Rosie a parcouru le monde entier, vécu de grandes expériences et de puissantes amours. À 55 ans, elle décide de revenir à Kilbride, petit coin d’Irlande, pour s’occuper de sa tante Min, dépressive et un peu trop portée sur la bouteille. « Min avait été une mère pour moi dès la semaine de ma naissance, mais aucune loi n’oblige à comprendre sa mère, et encore moins une tante qui a pris le relais à la mort de sa sœur. Alors je pensais, sans ressentiment : Elle, ça ne l’ennuie pas de ne pas me comprendre. » (p. 22) Et, de fait, Rosie et Min ont bien des difficultés à cohabiter. Ayant accepté un travail d’écriture, Rosie se rend pour quelques jours à New York pour discuter du contrat, mais elle ne s’attend pas à ce que Min la rejoigne et encore moins qu’elle veuille rester en Amérique, prouvant ainsi qu’elle est tout à fait capable de s’occuper d’elle-même sans l’aide de sa nièce. De retour en Irlande, Rosie s’éprend de la maison abandonnée dans laquelle sa mère et sa tante ont grandi. Dans cette ruine, en compagnie d’une chienne à moitié sauvage, Rosie fait le bilan de son existence : l’amour physique lui manque, le temps la prend en traître et l’ombre de la mort n’est pas si loin. « Il n’y a rien d’amusant à se trouver encore jeune quand tout le monde vous trouve le contraire. » (p. 142)
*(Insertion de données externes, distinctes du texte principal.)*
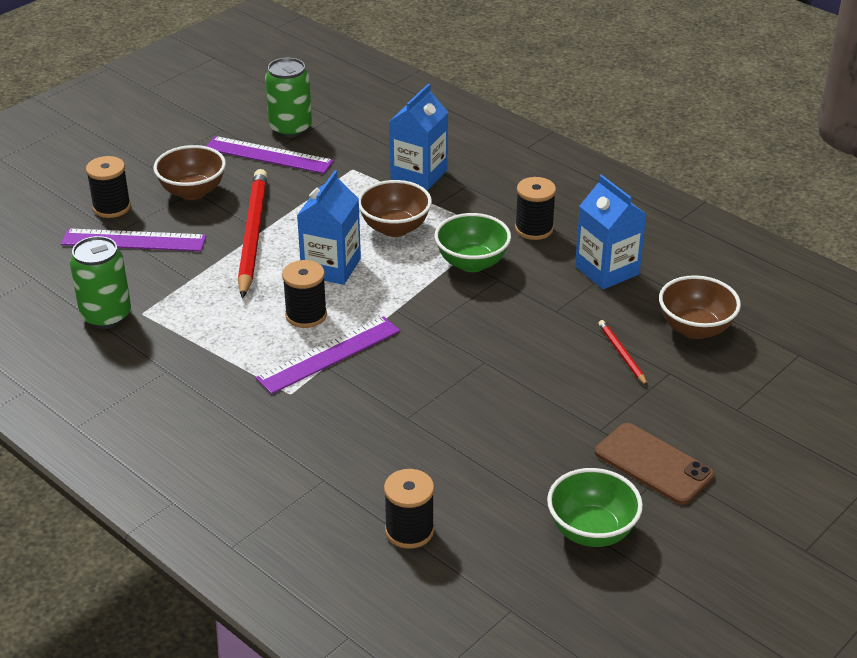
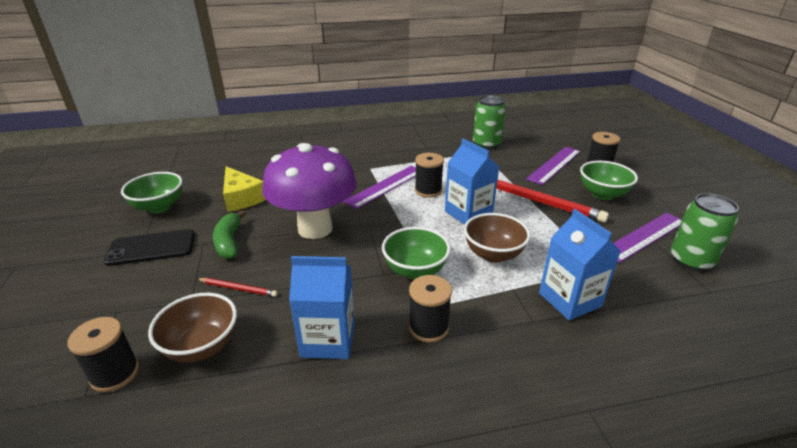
camera: 125 degrees right, 5 degrees down
(193, 192) = (602, 194): brown bowl -> green bowl
(329, 354) = (385, 186): purple ruler -> purple ruler turned 45 degrees clockwise
(409, 531) = (244, 166): black spool -> black spool (115, 374)
(480, 361) = (315, 228): none -> purple mushroom
(489, 467) = (241, 198): none -> yellow cheese
(574, 410) = (229, 242): none -> green banana
(653, 464) = (151, 248): brown phone -> black phone

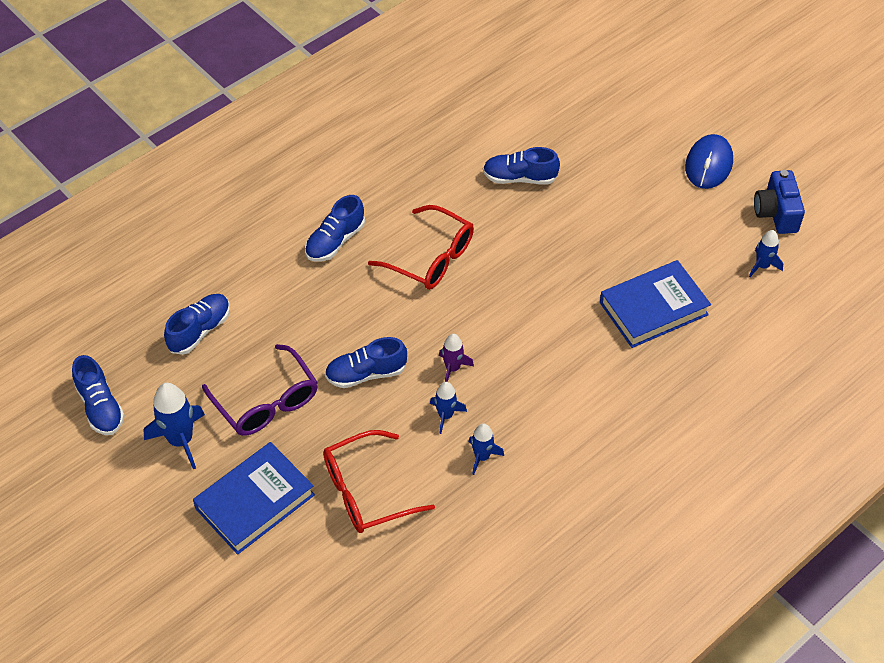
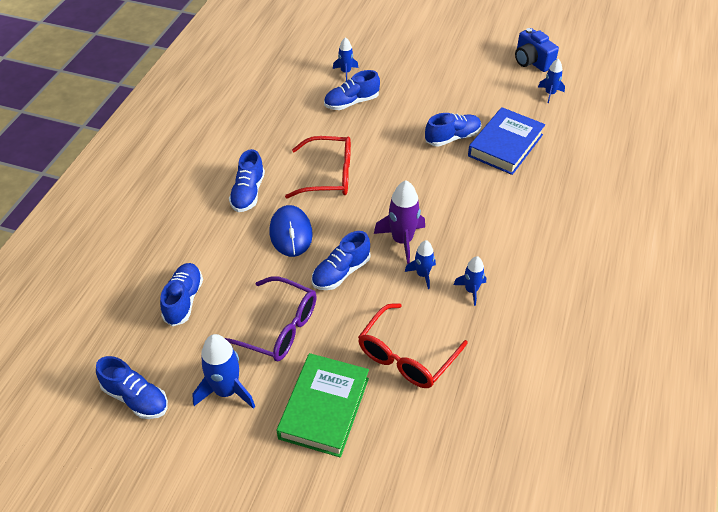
camera: 30 degrees left, 5 degrees down
(255, 502) = (324, 408): blue book -> green book
(452, 368) = (402, 240): purple rocket -> purple rocket, size x1.67
(541, 135) = (345, 72): none -> blue rocket
(600, 272) = (452, 138): none -> blue shoe
(708, 164) = (467, 50): blue mouse -> blue mouse (291, 233)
Indépendante et volontaire, Rosie a mené sa vie à sa guise, cueillant les rencontres comme autant de fleurs rares. Mais la cinquantaine est un rappel à l’ordre : qu’a-t-elle gagné ? Qu’a-t-elle perdu ? Faut-il regretter ? Si oui, comment compenser les manques ? « Cette chose qui m’avait laissée avec des amis partout et nulle part, que j’avais volontairement payée de ma solitude, c’était la liberté de poursuivre le merveilleux. » (p. 410) En rentrant au pays, sous couvert de s’occuper de sa tante, Rosie pensait dresser un rempart contre la solitude en la personne de Min, mais la vieille femme a encore du ressort et elle se découvre une nouvelle jeunesse là où Rosie aurait préféré trouver du calme et une résignation sereine. « La dure leçon du temps sur l’impuissance d’autrui à apaiser notre souffrance se rappelait à moi. » (p. 520) Entre Rosie et Min, il y a un amour filial/maternel qui joue à cache-cache. Parce que dire ses sentiments, c’est reconnaître le besoin qu’on a de l’autre et ça rend vulnérable des femmes fortes comme Rosie et Min.
Cette histoire est profonde et riche de réflexions sur le temps, ses blessures et ses renoncements, mais je suis probablement trop jeune pour en saisir tous les enjeux. Sans vraiment m’ennuyer, je n’ai pas toujours saisi le sens des pensées de Rosie, me sentant plus proche de Min et de ses excentricités de vieille dame saupoudrées d’impudence adolescente. Voilà un livre à relire dans une vingtaine d’années.